**What needs to be done**
Each record must be repeated exactly. None may be dropped.
━━ Record excerpts
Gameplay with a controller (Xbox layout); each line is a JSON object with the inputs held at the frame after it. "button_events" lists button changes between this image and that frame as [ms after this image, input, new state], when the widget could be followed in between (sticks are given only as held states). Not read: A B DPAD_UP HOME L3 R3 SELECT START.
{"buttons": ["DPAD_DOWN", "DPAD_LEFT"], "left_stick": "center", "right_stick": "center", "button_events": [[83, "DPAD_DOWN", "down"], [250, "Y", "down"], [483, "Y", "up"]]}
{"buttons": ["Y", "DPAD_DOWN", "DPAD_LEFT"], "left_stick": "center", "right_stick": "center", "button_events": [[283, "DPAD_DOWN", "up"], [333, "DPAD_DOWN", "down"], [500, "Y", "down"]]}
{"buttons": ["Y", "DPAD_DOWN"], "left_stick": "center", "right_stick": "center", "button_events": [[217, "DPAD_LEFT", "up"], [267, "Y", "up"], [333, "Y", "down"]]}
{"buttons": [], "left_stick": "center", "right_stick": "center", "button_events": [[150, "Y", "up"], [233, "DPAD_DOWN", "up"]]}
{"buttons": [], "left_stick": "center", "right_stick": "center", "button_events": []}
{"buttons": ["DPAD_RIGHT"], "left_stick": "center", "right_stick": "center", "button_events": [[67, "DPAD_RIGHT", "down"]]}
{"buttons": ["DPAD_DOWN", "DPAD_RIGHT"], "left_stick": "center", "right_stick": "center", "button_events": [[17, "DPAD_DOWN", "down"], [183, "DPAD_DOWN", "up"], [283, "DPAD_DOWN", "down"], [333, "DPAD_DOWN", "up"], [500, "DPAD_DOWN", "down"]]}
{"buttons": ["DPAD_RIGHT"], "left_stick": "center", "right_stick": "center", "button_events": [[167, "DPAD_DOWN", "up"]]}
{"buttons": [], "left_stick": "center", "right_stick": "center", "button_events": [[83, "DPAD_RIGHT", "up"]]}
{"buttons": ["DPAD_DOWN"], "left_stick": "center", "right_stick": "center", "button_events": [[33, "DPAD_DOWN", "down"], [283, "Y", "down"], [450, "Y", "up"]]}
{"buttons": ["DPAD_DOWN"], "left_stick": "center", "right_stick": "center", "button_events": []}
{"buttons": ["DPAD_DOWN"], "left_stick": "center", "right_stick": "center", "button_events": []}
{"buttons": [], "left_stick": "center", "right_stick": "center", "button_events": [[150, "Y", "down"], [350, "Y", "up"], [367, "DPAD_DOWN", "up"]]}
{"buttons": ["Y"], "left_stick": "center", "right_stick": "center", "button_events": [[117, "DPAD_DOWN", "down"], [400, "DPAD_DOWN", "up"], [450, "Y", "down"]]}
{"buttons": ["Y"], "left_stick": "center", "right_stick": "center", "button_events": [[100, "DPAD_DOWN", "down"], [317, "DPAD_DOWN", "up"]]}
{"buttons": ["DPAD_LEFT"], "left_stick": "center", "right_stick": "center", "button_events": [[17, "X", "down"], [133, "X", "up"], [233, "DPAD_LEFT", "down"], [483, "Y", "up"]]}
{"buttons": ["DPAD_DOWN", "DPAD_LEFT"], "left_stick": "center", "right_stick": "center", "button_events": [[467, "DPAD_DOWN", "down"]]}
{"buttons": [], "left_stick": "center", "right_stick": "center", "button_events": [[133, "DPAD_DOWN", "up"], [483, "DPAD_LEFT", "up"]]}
━━━━
**Response**
Gameplay with a controller (Xbox layout); each line is a JSON object with the inputs held at the frame after it. "button_events" lists button changes between this image and that frame as [ms after this image, input, new state], when the widget could be followed in between (sticks are given only as held states). Not read: A B DPAD_UP HOME L3 R3 SELECT START.
{"buttons": ["DPAD_DOWN", "DPAD_LEFT"], "left_stick": "center", "right_stick": "center", "button_events": [[83, "DPAD_DOWN", "down"], [250, "Y", "down"], [483, "Y", "up"]]}
{"buttons": ["Y", "DPAD_DOWN", "DPAD_LEFT"], "left_stick": "center", "right_stick": "center", "button_events": [[283, "DPAD_DOWN", "up"], [333, "DPAD_DOWN", "down"], [500, "Y", "down"]]}
{"buttons": ["Y", "DPAD_DOWN"], "left_stick": "center", "right_stick": "center", "button_events": [[217, "DPAD_LEFT", "up"], [267, "Y", "up"], [333, "Y", "down"]]}
{"buttons": [], "left_stick": "center", "right_stick": "center", "button_events": [[150, "Y", "up"], [233, "DPAD_DOWN", "up"]]}
{"buttons": [], "left_stick": "center", "right_stick": "center", "button_events": []}
{"buttons": ["DPAD_RIGHT"], "left_stick": "center", "right_stick": "center", "button_events": [[67, "DPAD_RIGHT", "down"]]}
{"buttons": ["DPAD_DOWN", "DPAD_RIGHT"], "left_stick": "center", "right_stick": "center", "button_events": [[17, "DPAD_DOWN", "down"], [183, "DPAD_DOWN", "up"], [283, "DPAD_DOWN", "down"], [333, "DPAD_DOWN", "up"], [500, "DPAD_DOWN", "down"]]}
{"buttons": ["DPAD_RIGHT"], "left_stick": "center", "right_stick": "center", "button_events": [[167, "DPAD_DOWN", "up"]]}
{"buttons": [], "left_stick": "center", "right_stick": "center", "button_events": [[83, "DPAD_RIGHT", "up"]]}
{"buttons": ["DPAD_DOWN"], "left_stick": "center", "right_stick": "center", "button_events": [[33, "DPAD_DOWN", "down"], [283, "Y", "down"], [450, "Y", "up"]]}
{"buttons": ["DPAD_DOWN"], "left_stick": "center", "right_stick": "center", "button_events": []}
{"buttons": ["DPAD_DOWN"], "left_stick": "center", "right_stick": "center", "button_events": []}
{"buttons": [], "left_stick": "center", "right_stick": "center", "button_events": [[150, "Y", "down"], [350, "Y", "up"], [367, "DPAD_DOWN", "up"]]}
{"buttons": ["Y"], "left_stick": "center", "right_stick": "center", "button_events": [[117, "DPAD_DOWN", "down"], [400, "DPAD_DOWN", "up"], [450, "Y", "down"]]}
{"buttons": ["Y"], "left_stick": "center", "right_stick": "center", "button_events": [[100, "DPAD_DOWN", "down"], [317, "DPAD_DOWN", "up"]]}
{"buttons": ["DPAD_LEFT"], "left_stick": "center", "right_stick": "center", "button_events": [[17, "X", "down"], [133, "X", "up"], [233, "DPAD_LEFT", "down"], [483, "Y", "up"]]}
{"buttons": ["DPAD_DOWN", "DPAD_LEFT"], "left_stick": "center", "right_stick": "center", "button_events": [[467, "DPAD_DOWN", "down"]]}
{"buttons": [], "left_stick": "center", "right_stick": "center", "button_events": [[133, "DPAD_DOWN", "up"], [483, "DPAD_LEFT", "up"]]}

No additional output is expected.